Martyna August 8, 2011, 11:49 am

Completely agree that balance is everything.
I hate mowing with a passion and love long grass and wildflowers. So, when I moved to my new house with a small front lawn I immediately set about converting it to a perennial flower meadow.
Sure enough, the complaints from neighbours rolled in – it just wasn’t ‘tidy’.
The solution, which seems to be keeping everyone happy so far, was to mow an 18 inch strip around the edges whilst leaving the middle to do it’s own thing.
It looks tidy and wild, all at the same time. Even the previously grumpy neighbour has admitted that he stops to look at the butterflies sometimes.
The insects and I enjoy the flowers, the neighbours can admire the tidy edges.

Noel Kingsbury August 8, 2011, 12:22 pm

What you have discovered is the importance of making it clear that your ‘untidy’ lawn is intentional and deliberate, and not just because you are a lazy slob. The odd path mown through will make this even more clear, as well as being fun to walk. The more i think about it the more are the possibilities or mowing bits/ not mowing others and changing the mowing regime from time to time. Keep at it!!

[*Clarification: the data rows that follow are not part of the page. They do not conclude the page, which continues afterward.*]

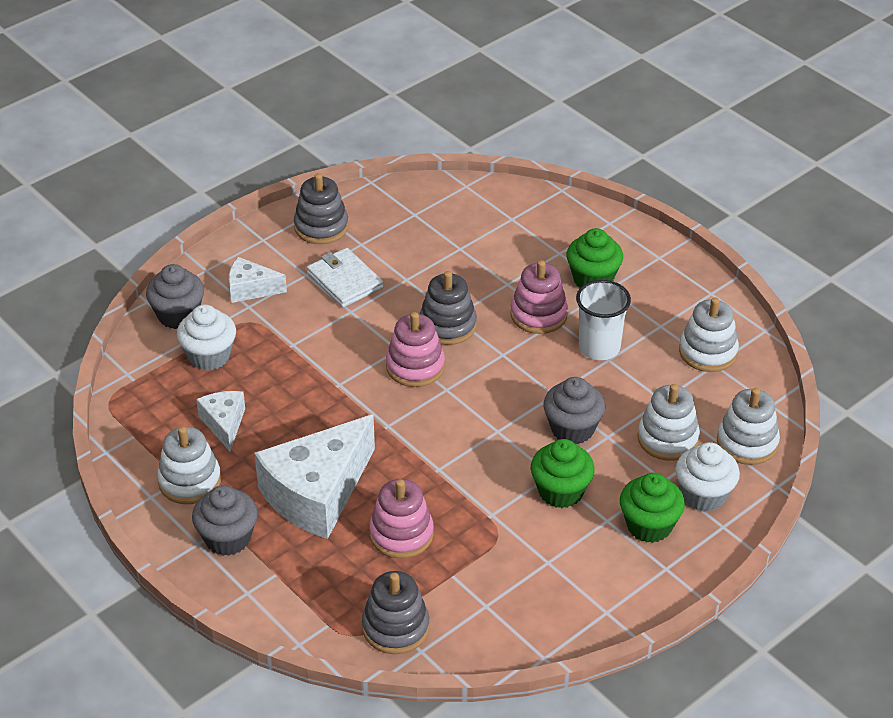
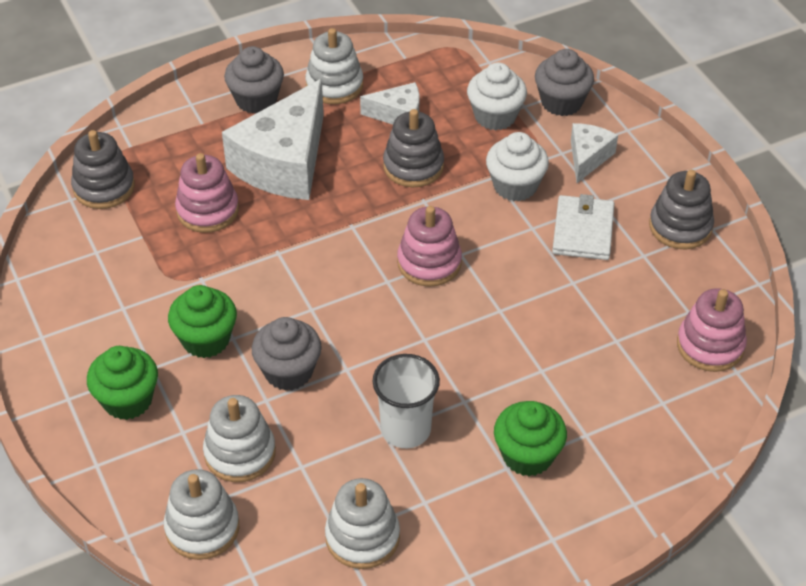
camera: 105 degrees right, 5 degrees up
white cheese [254,414,375,539] -> white cheese turned 120 degrees counterclockwise [222,79,324,200]
white wallet [307,248,383,307] -> white wallet turned 60 degrees counterclockwise [552,194,614,260]
grey stacking toy [420,271,477,345] -> grey stacking toy moved to [383,109,444,187]
pink stacking toy [510,260,568,334] -> pink stacking toy moved to [677,288,747,372]
white cupcake [675,442,740,512] -> white cupcake moved to [486,132,549,201]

Sunita August 13, 2011, 8:44 am

Guilty! I have 3, actually. They serve all kinds of purposes : keeps the dust and heat down in summer and the soil in place during the monsoon (we’re located on a slope). Plus there are huge sheets of rock just inches below the surface so nothing else will grow. But most important of all, I need at least some space where I can walk without worrying whether I’m going to step on a snake (we have cobras and Russell’s Vipers here in my garden). So anything over 2 inches tall is out.
Oh, and 1 lawn-like surface is for that most poular British invention in India … cricket! Though it does serve as a makeshift tennis court or football field as the fancy takes the more sporting members of the family.